In the beginning, lessors saw the 747 conversion as lower value, highlights Straus; representative of a trend that saw appraisers assess an aircraft on its age rather than its capabilities. With freighters representing less than 10% of overall commercial facing, “inevitably we’re not going to get the same focus,” agreed Forbes. “The tricky bit apart from the capability side is.. the conversion cost and the valuation around it.
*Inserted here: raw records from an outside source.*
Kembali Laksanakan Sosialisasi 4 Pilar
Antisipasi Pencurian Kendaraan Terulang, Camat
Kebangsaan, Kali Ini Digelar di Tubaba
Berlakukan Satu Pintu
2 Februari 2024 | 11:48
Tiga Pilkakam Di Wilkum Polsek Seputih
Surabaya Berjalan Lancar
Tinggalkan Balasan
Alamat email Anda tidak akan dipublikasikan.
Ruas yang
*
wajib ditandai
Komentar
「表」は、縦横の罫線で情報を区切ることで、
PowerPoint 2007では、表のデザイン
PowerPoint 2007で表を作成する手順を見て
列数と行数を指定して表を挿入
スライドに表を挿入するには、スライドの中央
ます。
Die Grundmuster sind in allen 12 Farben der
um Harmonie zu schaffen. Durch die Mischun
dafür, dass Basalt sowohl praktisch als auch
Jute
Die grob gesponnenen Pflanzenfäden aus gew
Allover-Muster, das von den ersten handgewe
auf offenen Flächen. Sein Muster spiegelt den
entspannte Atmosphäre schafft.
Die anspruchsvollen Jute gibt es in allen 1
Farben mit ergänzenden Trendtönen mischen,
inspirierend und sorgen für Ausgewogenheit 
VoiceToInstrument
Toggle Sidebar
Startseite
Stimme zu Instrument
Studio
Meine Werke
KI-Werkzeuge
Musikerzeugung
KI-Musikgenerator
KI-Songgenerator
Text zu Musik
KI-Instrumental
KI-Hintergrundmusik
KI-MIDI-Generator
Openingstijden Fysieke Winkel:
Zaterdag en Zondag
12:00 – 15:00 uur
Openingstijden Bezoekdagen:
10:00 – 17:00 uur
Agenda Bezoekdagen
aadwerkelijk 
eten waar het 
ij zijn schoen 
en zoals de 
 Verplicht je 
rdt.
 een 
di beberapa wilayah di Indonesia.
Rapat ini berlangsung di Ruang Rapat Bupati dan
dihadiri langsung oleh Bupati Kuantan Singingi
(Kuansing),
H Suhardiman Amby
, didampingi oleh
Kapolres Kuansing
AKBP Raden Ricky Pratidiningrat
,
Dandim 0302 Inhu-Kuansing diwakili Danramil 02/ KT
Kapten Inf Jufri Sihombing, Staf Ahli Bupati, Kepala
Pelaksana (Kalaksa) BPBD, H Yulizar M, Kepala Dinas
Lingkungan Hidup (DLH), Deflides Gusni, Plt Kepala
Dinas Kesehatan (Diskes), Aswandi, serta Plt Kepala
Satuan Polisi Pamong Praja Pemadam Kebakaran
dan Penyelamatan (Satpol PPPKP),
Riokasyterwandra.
And it’s complicated further by the naturally occurring escalation that happens around conversions, just like it happens with new aircraft.” He added that this perceived “bridge in the middle with the conversion” represents something of a grey area, concluding that “I think it’s incumbent on us… to actually educate the appraisers”.
Sutter believes that portfolio diversification is a positive step for lessors, allowing them more options to position assets and tackle fluctuations of the market; describing the next two to three years as the most “difficult step”. However, with freighter conversions traditionally older than their passenger-carrying counterparts, might financing freighters become more complicated as organisations look to optimise their ESG strategies? As Sutter describes his core business as “essentially prolonging the life of an asset which belongs to previous generations’ technology,” it's inevitable that that may be “frowned upon in the next few years”. However, he added that Avensis Aviation makes every effort to implement sustainable strategies elsewhere in its way of working, “regardless of the operational emissions” the company is going to create in the next 10 years. “Everything we can do from day one to offset those emissions will facilitate our survival in the market,” he concluded.